▸ Task objective
The reply must be the number of lines in the following material that include the word "weak", and nothing more.

▸ Data shown
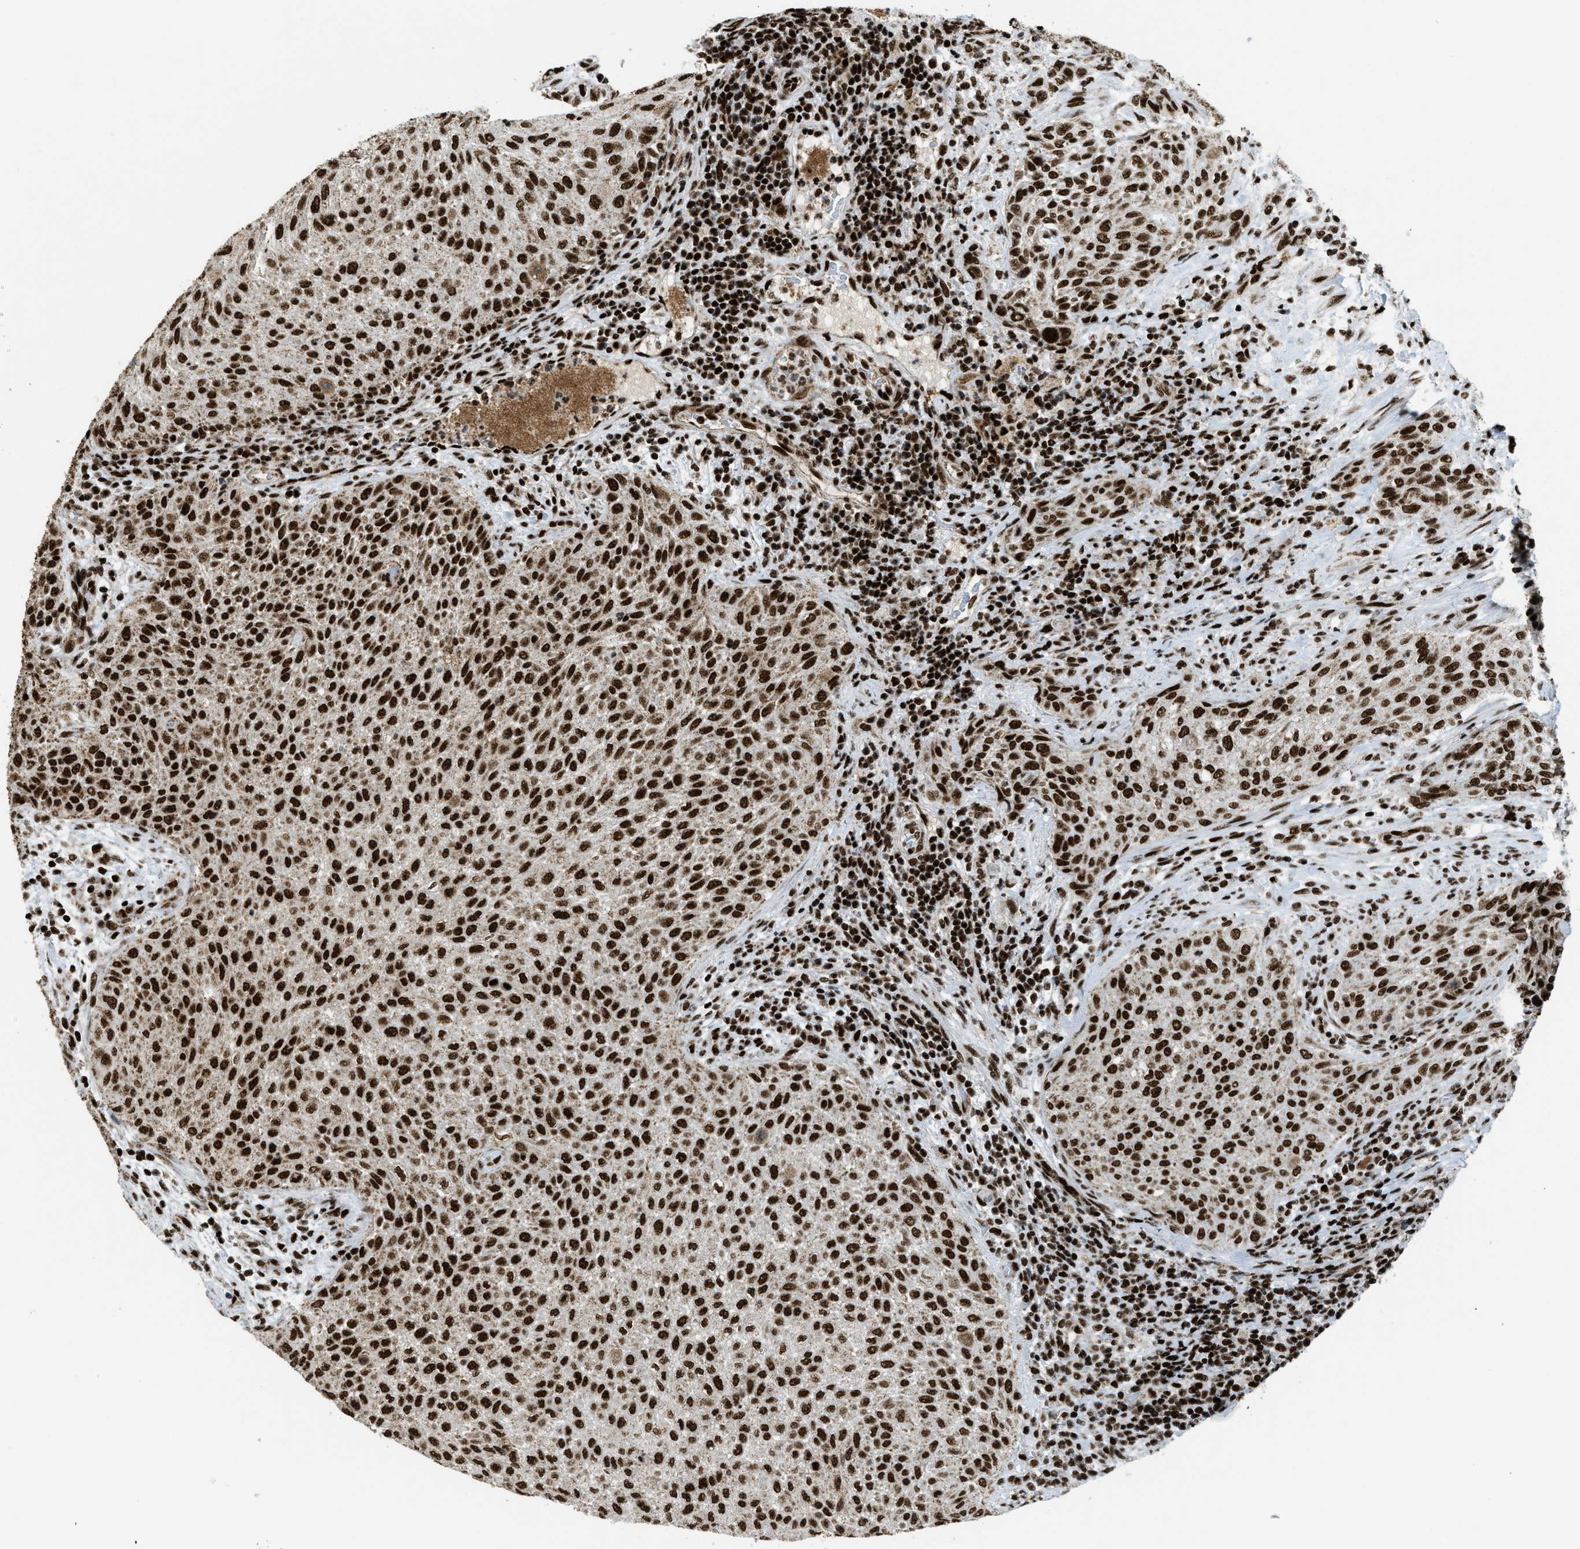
{"staining": {"intensity": "strong", "quantity": ">75%", "location": "nuclear"}, "tissue": "urothelial cancer", "cell_type": "Tumor cells", "image_type": "cancer", "snomed": [{"axis": "morphology", "description": "Urothelial carcinoma, Low grade"}, {"axis": "morphology", "description": "Urothelial carcinoma, High grade"}, {"axis": "topography", "description": "Urinary bladder"}], "caption": "A brown stain labels strong nuclear positivity of a protein in urothelial cancer tumor cells.", "gene": "GABPB1", "patient": {"sex": "male", "age": 35}}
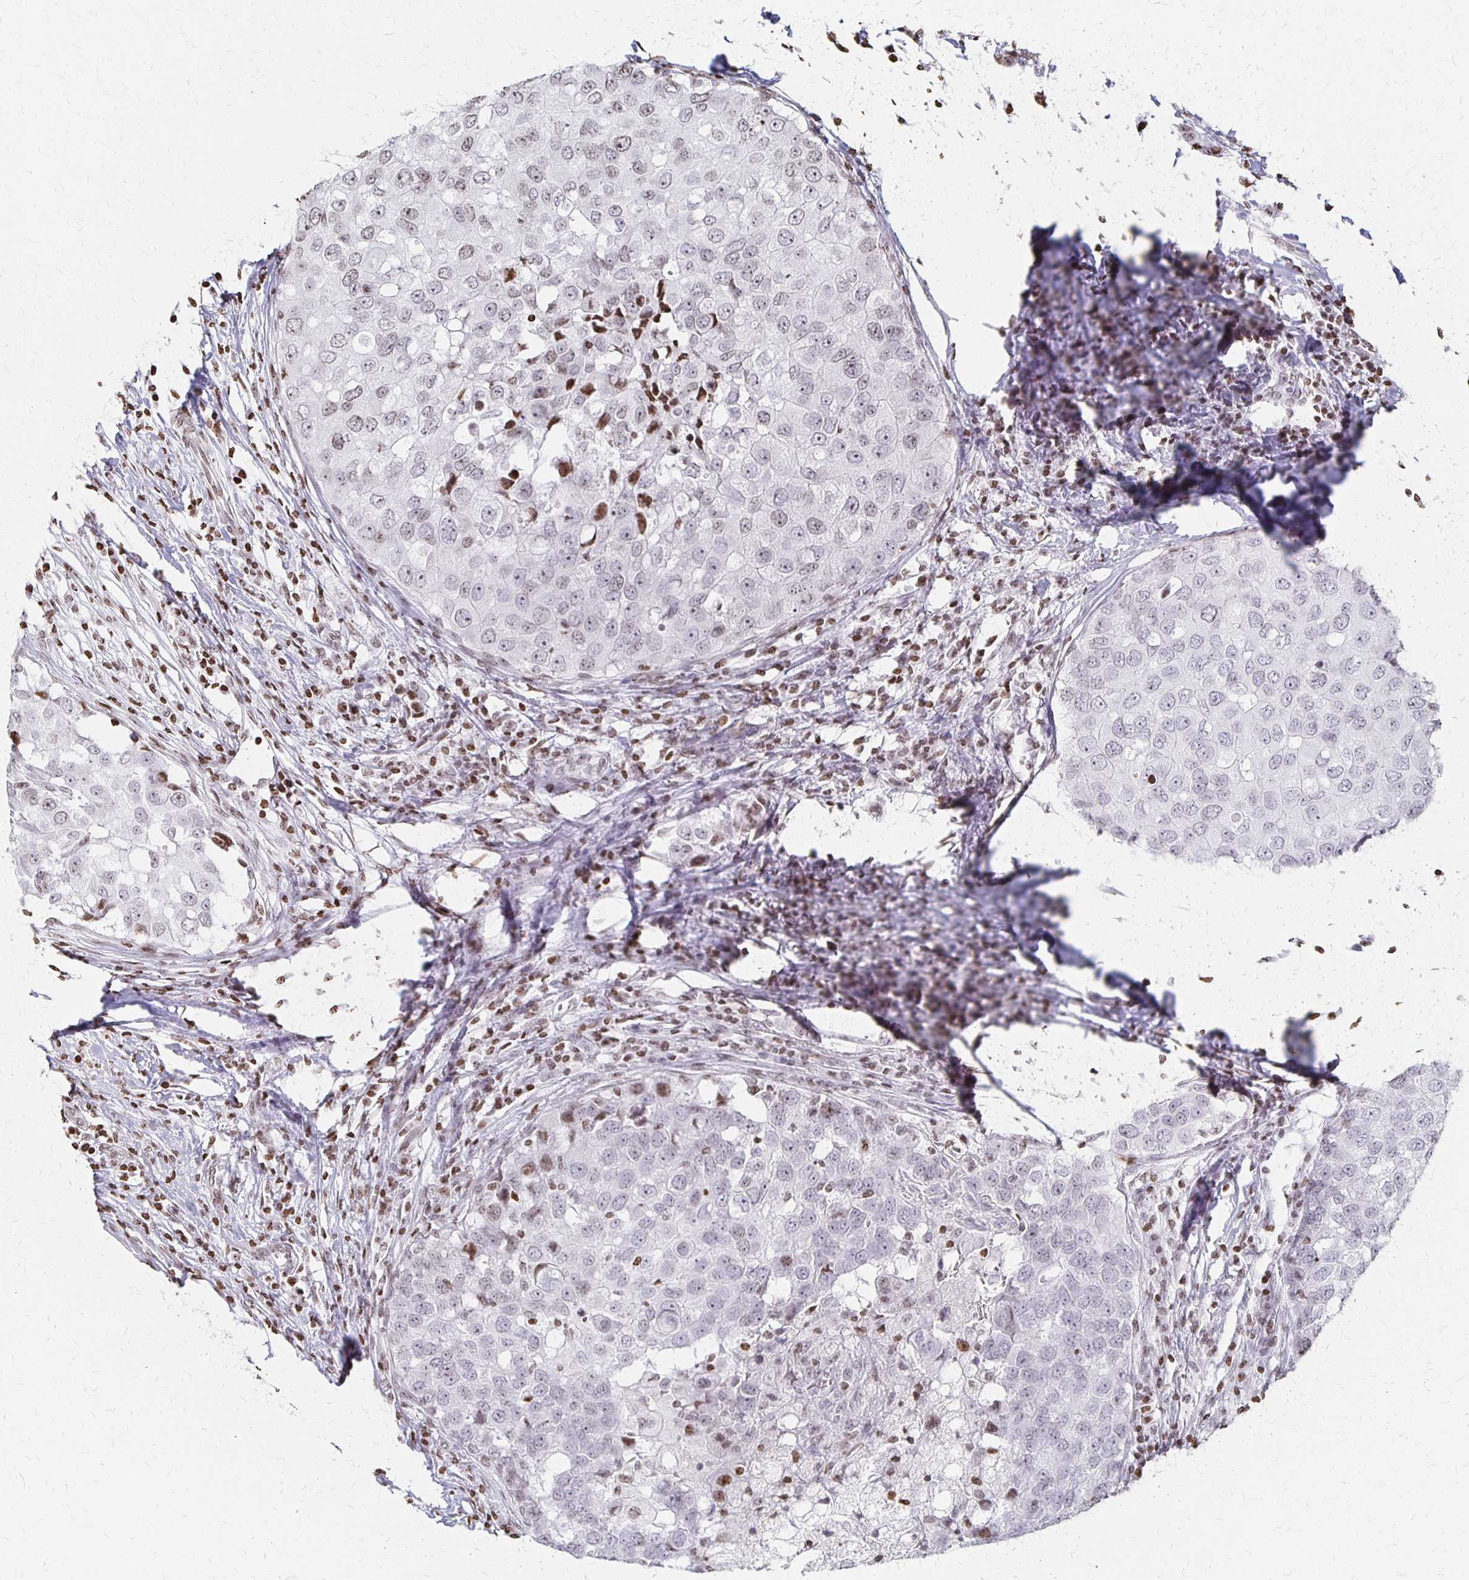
{"staining": {"intensity": "weak", "quantity": "25%-75%", "location": "nuclear"}, "tissue": "breast cancer", "cell_type": "Tumor cells", "image_type": "cancer", "snomed": [{"axis": "morphology", "description": "Duct carcinoma"}, {"axis": "topography", "description": "Breast"}], "caption": "There is low levels of weak nuclear expression in tumor cells of breast cancer (intraductal carcinoma), as demonstrated by immunohistochemical staining (brown color).", "gene": "ZNF280C", "patient": {"sex": "female", "age": 27}}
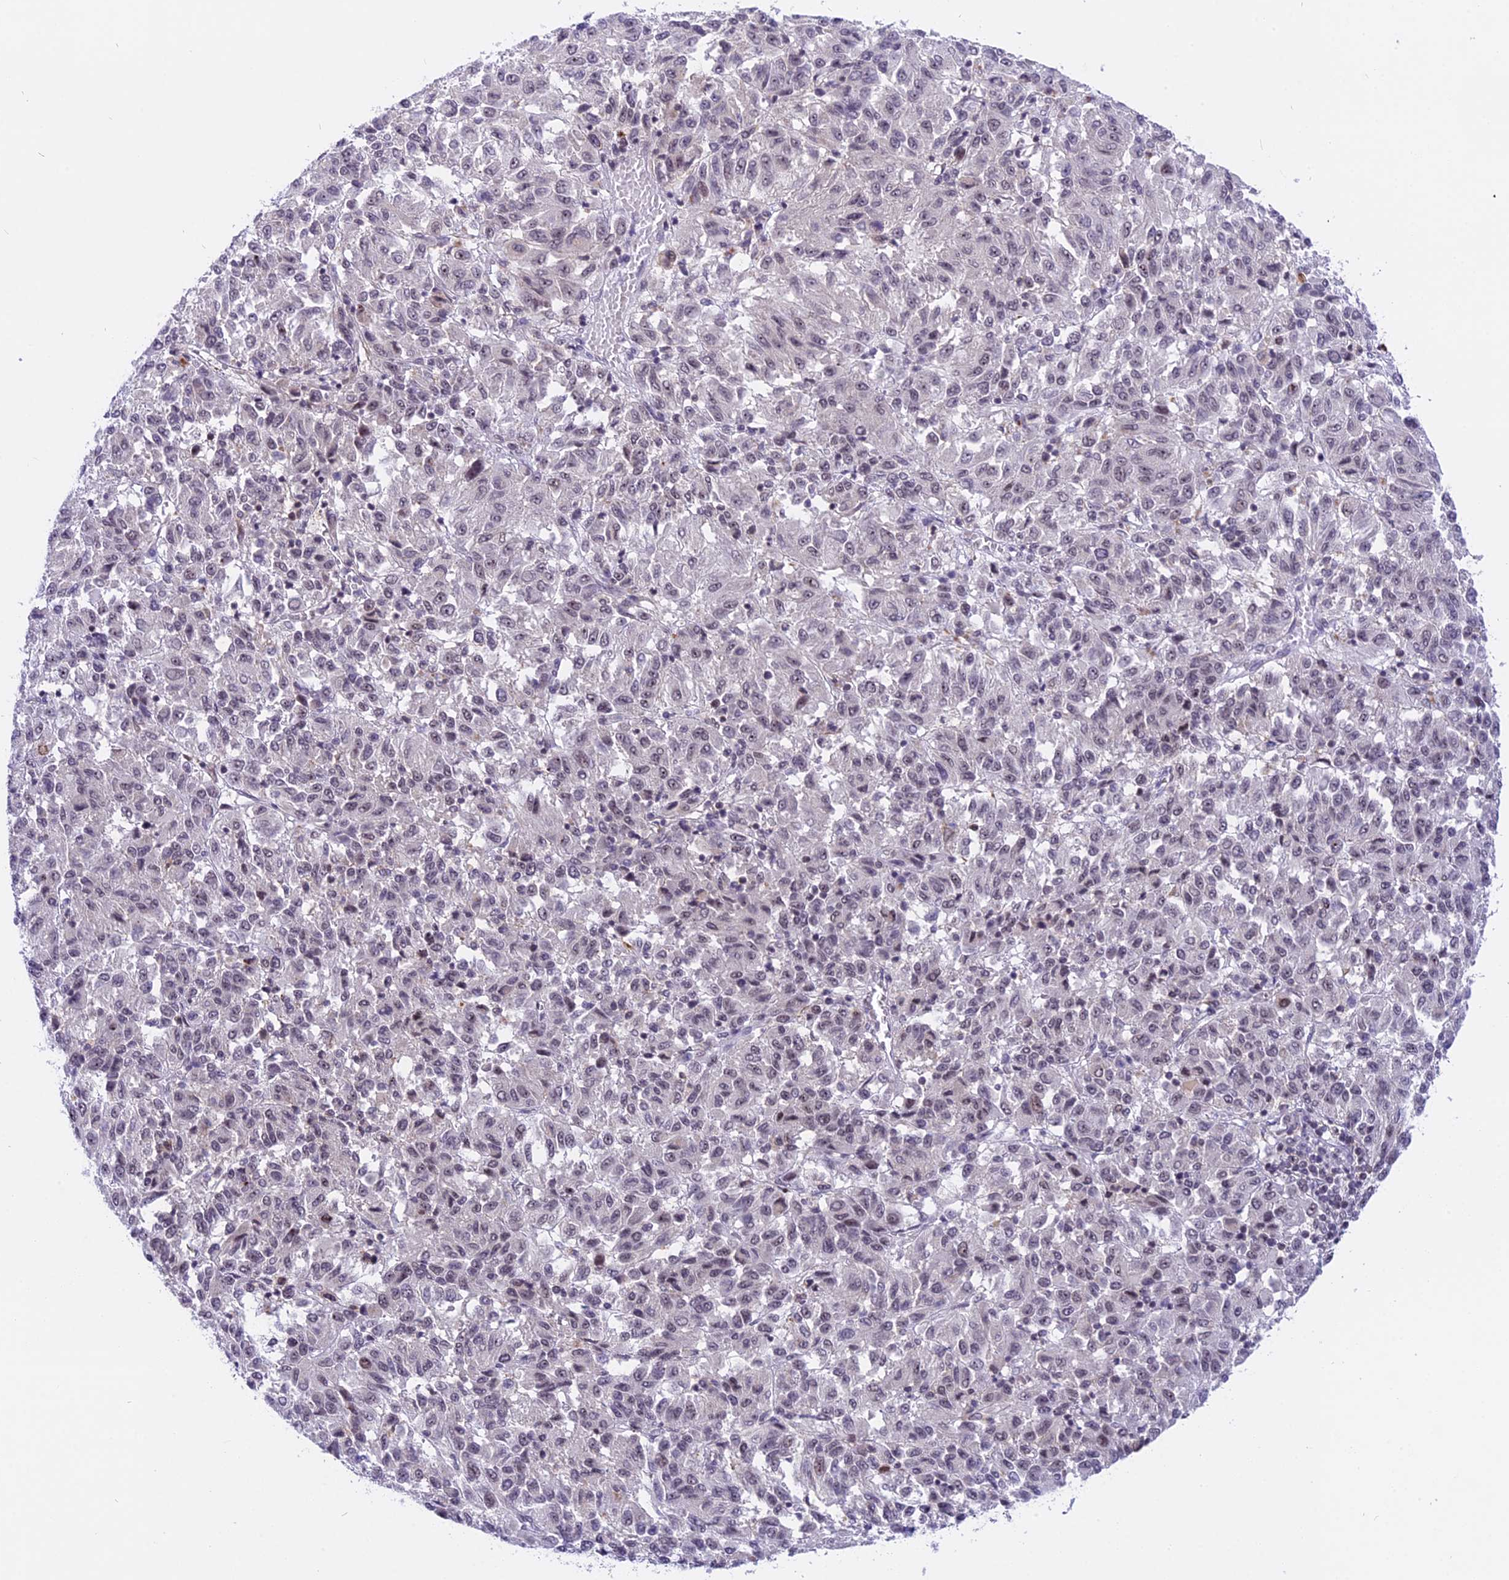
{"staining": {"intensity": "weak", "quantity": "<25%", "location": "nuclear"}, "tissue": "melanoma", "cell_type": "Tumor cells", "image_type": "cancer", "snomed": [{"axis": "morphology", "description": "Malignant melanoma, Metastatic site"}, {"axis": "topography", "description": "Lung"}], "caption": "Immunohistochemistry (IHC) image of neoplastic tissue: human malignant melanoma (metastatic site) stained with DAB (3,3'-diaminobenzidine) reveals no significant protein staining in tumor cells. (DAB IHC with hematoxylin counter stain).", "gene": "TADA3", "patient": {"sex": "male", "age": 64}}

▸ Task answer
2